HD's platform helps users find healthcare providers like hospitals and clinics, assists in finding specific surgeries and health check-ups, aggregates services to lower costs, and provides users with installment payment options. The startup has already seen significant traction, with over 30,000 stock-keeping units (SKUs) from more than 2,500 hospitals and clinics, and 400,000 paying customers across Thailand and Indonesia, generating $100 million in annual gross transaction volume.
The latest financing, which brings HD's total funding to $18 million, comes less than a year after it raised a $5.6 million round. Other participants in the funding included SBI Ven Capital, M Venture Partners, FEBE Venture, and Partech Partners. The investment will be used to further develop HD's AI technology, including its AI chatbot, Jib AI, which has been trained on anonymized healthcare product data, transaction data, and chat commerce data sets using advanced large language models.
Jib AI has already shown significant promise, with almost 60% of customer interactions being managed by AI agents, delivering "high-quality, instant 24/7 response to customers." The AI chatbot helps healthcare professionals focus on providing quality patient care by handling most initial triaging and care navigation tasks. Over the next 12 months, the company aims to improve its AI agent capabilities by adding order and refund processing, assisted checkouts, scheduling, electronic health record checking, and medical information retrieval with the Jib AI Health Assistant.
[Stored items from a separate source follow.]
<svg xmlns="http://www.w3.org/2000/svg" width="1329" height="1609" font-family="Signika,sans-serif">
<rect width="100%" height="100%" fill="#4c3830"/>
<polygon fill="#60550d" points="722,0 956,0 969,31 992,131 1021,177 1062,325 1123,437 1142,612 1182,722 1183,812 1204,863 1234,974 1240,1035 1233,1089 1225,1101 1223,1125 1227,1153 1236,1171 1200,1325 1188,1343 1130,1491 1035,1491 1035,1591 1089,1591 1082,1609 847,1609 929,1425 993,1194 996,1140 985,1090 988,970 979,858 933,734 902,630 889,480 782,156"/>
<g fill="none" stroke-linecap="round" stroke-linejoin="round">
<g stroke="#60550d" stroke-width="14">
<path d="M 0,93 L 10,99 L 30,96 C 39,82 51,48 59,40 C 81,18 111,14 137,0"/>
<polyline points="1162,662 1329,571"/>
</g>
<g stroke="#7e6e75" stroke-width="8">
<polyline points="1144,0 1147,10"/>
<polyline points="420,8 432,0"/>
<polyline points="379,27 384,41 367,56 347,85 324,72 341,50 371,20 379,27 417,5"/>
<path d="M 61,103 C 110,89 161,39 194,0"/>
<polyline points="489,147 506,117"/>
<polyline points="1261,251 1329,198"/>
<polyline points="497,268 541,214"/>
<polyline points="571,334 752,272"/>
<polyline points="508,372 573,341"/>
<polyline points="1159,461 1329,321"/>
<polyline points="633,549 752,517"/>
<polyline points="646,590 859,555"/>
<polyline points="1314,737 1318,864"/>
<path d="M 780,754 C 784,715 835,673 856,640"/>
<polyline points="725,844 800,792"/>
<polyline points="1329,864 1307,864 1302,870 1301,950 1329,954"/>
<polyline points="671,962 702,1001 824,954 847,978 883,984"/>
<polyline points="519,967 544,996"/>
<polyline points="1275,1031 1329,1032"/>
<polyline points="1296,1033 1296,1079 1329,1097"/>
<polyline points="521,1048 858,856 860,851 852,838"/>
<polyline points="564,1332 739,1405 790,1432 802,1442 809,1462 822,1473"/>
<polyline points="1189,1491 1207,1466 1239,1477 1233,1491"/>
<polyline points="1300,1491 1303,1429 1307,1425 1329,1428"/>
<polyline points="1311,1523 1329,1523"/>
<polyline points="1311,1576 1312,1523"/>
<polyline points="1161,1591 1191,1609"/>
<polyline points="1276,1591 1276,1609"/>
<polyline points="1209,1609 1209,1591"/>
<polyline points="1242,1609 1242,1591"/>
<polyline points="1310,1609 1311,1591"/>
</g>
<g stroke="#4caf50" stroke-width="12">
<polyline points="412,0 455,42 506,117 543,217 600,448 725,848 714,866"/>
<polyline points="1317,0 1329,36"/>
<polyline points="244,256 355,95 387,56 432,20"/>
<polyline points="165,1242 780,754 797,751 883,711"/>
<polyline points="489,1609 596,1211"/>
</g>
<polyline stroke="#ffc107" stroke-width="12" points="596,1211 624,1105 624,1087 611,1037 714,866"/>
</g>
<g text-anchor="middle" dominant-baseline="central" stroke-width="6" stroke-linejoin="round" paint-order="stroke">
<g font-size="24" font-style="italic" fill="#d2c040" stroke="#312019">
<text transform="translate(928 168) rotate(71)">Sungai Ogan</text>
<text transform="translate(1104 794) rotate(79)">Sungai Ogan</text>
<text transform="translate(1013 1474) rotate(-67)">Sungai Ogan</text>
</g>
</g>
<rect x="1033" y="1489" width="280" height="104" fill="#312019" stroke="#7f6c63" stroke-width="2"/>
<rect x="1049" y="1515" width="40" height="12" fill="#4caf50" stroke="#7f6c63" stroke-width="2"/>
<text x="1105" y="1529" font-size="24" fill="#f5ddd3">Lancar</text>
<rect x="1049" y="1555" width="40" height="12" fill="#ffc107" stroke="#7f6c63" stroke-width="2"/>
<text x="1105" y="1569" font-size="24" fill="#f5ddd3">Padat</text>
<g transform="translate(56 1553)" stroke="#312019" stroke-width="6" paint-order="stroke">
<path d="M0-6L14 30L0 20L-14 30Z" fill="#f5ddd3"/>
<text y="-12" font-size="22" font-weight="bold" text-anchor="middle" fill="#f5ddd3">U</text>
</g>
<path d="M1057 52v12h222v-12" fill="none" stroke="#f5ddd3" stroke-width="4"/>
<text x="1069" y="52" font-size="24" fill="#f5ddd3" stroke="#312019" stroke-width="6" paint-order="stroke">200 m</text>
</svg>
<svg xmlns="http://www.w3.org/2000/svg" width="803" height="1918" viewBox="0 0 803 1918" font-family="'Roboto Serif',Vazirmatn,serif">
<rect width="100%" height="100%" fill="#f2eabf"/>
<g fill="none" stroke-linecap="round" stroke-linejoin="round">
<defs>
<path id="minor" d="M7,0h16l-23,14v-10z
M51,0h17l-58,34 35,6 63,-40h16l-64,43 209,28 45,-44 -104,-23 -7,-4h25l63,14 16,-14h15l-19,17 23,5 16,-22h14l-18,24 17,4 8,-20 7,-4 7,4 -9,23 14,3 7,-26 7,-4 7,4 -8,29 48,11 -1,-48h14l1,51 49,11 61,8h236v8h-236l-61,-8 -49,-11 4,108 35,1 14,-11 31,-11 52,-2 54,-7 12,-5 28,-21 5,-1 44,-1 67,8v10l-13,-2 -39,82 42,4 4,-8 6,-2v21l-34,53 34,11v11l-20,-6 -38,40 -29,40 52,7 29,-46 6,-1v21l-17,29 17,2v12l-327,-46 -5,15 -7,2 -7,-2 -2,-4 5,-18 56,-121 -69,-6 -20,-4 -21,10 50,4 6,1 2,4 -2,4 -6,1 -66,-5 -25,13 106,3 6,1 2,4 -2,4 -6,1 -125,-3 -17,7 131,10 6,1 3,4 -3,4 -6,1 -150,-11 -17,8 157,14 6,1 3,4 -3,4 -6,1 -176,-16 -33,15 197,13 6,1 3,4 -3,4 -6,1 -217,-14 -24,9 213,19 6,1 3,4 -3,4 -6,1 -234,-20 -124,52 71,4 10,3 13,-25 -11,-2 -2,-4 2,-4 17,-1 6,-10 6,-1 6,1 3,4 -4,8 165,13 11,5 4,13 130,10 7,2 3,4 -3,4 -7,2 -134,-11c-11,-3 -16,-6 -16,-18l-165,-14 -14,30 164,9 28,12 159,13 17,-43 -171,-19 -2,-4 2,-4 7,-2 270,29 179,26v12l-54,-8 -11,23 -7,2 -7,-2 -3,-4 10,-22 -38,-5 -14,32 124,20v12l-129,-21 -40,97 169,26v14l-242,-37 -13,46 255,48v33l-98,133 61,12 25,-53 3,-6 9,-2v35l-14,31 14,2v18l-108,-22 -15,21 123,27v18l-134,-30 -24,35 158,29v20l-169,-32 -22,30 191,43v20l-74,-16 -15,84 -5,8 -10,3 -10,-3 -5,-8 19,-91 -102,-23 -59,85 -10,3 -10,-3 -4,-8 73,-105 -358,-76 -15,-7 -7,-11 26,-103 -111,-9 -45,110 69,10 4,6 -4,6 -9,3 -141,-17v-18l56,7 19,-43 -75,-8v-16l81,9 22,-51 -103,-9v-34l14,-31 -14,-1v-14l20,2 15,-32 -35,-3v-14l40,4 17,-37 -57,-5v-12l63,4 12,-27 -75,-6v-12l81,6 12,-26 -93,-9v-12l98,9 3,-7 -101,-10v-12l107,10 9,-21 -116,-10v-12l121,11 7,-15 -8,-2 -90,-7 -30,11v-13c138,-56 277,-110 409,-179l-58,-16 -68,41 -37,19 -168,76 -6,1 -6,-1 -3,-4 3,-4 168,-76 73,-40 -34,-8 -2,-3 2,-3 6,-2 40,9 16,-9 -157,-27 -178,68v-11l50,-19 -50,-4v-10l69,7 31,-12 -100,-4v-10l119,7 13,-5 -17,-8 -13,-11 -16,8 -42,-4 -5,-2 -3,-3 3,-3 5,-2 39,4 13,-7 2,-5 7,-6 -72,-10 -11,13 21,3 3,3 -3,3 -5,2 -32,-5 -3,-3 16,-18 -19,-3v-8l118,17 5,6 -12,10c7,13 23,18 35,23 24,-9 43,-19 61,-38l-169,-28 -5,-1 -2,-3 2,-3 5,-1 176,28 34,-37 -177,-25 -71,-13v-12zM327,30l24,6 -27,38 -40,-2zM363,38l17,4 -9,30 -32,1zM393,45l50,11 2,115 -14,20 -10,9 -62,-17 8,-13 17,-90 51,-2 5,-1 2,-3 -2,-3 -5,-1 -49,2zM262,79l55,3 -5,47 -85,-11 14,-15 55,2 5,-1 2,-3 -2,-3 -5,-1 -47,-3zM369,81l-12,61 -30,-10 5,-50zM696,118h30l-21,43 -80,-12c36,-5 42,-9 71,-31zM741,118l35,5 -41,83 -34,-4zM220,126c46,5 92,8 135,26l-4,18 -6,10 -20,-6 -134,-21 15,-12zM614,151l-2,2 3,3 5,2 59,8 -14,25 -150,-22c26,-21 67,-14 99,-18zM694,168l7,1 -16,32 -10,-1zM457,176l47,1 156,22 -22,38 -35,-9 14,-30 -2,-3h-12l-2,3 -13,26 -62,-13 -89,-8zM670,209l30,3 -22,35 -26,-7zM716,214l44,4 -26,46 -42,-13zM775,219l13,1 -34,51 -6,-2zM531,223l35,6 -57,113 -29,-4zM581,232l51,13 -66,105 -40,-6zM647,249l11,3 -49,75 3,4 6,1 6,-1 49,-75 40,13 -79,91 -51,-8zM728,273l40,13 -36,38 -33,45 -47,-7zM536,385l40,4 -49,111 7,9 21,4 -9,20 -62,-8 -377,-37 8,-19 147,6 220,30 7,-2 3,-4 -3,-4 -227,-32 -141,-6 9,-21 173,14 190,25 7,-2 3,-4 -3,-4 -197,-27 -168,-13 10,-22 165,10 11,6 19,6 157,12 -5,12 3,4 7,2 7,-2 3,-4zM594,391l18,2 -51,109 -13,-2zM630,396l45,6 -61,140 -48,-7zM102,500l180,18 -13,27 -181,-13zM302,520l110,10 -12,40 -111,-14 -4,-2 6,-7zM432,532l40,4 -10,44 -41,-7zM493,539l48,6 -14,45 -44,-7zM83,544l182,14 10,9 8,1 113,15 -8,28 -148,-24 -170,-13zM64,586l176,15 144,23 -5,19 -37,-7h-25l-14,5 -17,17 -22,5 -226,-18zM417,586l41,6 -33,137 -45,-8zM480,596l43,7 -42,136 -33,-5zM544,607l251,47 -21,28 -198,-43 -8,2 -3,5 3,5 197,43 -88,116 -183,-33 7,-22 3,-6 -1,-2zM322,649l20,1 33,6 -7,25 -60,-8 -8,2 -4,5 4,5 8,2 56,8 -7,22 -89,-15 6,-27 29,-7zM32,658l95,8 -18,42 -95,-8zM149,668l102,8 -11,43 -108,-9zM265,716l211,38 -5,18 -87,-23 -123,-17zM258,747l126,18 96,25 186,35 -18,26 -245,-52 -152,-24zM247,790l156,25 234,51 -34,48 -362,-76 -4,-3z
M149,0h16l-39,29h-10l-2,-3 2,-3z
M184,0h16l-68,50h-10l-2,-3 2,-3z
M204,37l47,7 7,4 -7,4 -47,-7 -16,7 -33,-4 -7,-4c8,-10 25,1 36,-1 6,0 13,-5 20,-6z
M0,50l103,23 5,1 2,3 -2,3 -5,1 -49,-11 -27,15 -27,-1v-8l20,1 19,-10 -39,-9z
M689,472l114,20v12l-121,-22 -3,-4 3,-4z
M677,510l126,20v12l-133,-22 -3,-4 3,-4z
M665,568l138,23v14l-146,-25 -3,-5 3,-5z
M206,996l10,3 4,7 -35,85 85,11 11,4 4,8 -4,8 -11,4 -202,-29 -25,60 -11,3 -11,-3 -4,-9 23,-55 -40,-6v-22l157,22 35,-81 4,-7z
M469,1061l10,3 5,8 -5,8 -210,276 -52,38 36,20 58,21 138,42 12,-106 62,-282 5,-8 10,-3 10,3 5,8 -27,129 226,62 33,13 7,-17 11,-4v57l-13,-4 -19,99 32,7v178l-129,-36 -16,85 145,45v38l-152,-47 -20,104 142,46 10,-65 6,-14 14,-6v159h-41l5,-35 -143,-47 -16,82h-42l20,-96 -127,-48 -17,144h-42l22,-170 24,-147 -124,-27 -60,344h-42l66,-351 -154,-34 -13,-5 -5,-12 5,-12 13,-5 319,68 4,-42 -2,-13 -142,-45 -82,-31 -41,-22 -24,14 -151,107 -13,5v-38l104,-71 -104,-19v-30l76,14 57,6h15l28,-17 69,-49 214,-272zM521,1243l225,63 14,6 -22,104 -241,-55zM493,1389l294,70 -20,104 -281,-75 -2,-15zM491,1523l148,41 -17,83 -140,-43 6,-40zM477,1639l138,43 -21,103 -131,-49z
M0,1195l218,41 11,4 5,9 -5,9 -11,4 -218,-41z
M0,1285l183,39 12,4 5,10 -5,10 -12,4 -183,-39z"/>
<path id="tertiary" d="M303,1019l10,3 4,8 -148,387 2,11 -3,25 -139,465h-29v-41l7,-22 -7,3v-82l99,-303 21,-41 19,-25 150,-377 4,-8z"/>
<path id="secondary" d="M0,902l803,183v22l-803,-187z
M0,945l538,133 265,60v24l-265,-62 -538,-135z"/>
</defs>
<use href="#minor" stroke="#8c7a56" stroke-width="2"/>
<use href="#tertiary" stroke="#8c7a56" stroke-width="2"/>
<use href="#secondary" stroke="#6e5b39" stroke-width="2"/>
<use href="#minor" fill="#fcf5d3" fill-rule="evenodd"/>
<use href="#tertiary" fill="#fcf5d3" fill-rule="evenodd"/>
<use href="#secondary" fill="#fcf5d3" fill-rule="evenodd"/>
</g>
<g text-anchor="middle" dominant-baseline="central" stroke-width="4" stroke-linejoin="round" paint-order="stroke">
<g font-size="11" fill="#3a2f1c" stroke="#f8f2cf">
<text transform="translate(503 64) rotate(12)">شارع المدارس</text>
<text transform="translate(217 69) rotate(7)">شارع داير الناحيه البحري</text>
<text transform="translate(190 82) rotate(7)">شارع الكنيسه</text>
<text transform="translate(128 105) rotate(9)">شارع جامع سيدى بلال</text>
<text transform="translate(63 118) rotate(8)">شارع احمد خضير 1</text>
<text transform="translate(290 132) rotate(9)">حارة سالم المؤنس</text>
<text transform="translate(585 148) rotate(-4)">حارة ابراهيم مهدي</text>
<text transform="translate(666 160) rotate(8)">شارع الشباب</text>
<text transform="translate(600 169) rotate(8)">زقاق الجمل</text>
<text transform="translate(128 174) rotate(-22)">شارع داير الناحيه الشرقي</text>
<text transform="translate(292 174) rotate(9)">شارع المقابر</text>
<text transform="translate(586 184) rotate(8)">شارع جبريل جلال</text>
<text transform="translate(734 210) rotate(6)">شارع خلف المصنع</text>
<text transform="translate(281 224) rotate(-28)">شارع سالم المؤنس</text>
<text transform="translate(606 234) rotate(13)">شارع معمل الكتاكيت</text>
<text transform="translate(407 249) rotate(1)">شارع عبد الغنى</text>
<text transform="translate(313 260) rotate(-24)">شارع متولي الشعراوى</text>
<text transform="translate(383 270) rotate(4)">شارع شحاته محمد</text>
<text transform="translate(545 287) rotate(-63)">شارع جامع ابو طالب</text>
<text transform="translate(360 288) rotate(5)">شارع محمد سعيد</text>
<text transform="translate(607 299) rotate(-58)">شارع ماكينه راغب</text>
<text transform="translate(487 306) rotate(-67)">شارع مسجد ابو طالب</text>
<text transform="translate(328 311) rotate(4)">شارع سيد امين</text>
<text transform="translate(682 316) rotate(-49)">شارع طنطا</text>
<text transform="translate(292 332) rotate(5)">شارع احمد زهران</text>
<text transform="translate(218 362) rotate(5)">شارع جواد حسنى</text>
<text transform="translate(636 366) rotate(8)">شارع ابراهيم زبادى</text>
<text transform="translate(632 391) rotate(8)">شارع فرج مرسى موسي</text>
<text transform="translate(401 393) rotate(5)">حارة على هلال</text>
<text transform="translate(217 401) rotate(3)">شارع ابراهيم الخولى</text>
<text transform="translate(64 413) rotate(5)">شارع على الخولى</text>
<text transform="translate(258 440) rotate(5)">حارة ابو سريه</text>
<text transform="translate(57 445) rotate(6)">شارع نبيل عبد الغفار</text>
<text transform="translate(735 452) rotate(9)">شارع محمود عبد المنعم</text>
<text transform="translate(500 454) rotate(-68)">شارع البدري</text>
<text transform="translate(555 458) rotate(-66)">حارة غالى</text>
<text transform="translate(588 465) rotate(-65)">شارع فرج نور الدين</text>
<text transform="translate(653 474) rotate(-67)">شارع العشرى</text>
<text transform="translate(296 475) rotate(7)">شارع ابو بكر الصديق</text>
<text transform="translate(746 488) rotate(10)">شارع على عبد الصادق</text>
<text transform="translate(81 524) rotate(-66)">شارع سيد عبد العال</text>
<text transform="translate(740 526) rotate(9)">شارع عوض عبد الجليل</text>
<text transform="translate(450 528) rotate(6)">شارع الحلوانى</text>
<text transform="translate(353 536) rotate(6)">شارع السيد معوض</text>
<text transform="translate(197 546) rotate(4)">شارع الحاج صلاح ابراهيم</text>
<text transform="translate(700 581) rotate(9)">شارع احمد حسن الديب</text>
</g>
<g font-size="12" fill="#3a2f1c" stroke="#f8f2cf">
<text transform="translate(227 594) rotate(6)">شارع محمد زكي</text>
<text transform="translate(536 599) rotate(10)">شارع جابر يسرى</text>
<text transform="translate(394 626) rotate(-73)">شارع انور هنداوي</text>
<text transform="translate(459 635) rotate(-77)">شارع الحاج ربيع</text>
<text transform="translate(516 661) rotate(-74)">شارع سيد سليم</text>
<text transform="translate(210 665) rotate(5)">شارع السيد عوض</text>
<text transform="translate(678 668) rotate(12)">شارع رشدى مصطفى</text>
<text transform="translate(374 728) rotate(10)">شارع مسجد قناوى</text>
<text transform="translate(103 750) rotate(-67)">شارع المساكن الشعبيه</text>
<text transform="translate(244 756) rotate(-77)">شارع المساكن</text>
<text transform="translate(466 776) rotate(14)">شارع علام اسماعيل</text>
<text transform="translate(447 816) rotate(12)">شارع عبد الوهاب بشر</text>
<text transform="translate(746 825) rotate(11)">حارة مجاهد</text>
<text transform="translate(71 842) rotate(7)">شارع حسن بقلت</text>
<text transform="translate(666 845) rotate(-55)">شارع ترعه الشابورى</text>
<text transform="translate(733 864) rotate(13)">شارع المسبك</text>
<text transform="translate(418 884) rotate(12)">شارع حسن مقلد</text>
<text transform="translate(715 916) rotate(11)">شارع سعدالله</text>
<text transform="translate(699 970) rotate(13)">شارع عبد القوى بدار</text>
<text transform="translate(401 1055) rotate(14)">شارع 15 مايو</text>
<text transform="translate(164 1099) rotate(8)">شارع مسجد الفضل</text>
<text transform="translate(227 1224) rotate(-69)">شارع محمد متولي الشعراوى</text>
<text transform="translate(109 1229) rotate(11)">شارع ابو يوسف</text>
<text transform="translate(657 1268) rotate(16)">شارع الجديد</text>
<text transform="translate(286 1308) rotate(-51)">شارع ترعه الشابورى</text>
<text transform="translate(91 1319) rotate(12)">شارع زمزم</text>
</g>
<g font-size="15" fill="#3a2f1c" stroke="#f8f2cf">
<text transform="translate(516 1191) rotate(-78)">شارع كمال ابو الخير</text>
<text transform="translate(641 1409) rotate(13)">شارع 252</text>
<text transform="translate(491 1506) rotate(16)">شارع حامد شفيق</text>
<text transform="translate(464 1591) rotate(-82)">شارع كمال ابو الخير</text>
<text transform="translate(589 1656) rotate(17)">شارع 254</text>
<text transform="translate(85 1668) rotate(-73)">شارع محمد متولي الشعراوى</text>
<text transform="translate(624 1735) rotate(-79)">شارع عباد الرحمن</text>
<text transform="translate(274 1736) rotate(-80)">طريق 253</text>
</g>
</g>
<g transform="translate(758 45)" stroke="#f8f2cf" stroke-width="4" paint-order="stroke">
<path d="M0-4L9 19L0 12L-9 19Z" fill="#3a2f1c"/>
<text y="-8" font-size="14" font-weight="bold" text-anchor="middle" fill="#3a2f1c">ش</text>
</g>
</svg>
HD's approach to healthcare in Southeast Asia is unique, focusing on a "B2C2B strategy" that leverages its existing B2C success to transition into B2B, effectively pursuing enterprise monetization from the outset. This approach is distinct from US healthcare companies like Transcarent and Accolade, which started directly with B2B care navigation. HD's platform operates more like the "Amazon of healthcare," enabling healthcare providers to sell productized services, rather than listing individual GPs or offering physician appointment scheduling.
The healthcare industry in Southeast Asia is quite different from Western countries, with patients often going straight to hospitals or clinics without a family doctor system. This makes it difficult for patients to find the right healthcare services, know where to go, and understand how to handle the costs. HD's platform addresses this issue by providing clarity, transparency, and ease of comparison among various providers. The company plans to expand its network of external partners over the next two years, focusing on insurance and pharmaceutical companies, as well as employers and educational institutions.
HD's expansion plans include entering Vietnam and eyeing Myanmar due to their similar healthcare systems. The company sees a significant opportunity in the growing demand for platforms that offer clarity, transparency, and ease of comparison among various providers, particularly in markets where 40% of healthcare costs are paid by individuals and private health insurance coverage is low. Moreover, there is a rising trend towards self-empowerment in terms of user behavior in these markets, with individuals getting more accustomed to using tools like Google Search or ChatGPT to search for healthcare-related subjects.
HD's success in securing funding from a pharma giant like Merck Sharp & Dohme marks a significant milestone in the adoption of AI in the healthcare industry. As Big Tech and pharmaceutical companies continue to accelerate the implementation of artificial intelligence in healthcare, startups like HD are poised to play a critical role in shaping the future of healthcare in Southeast Asia and beyond.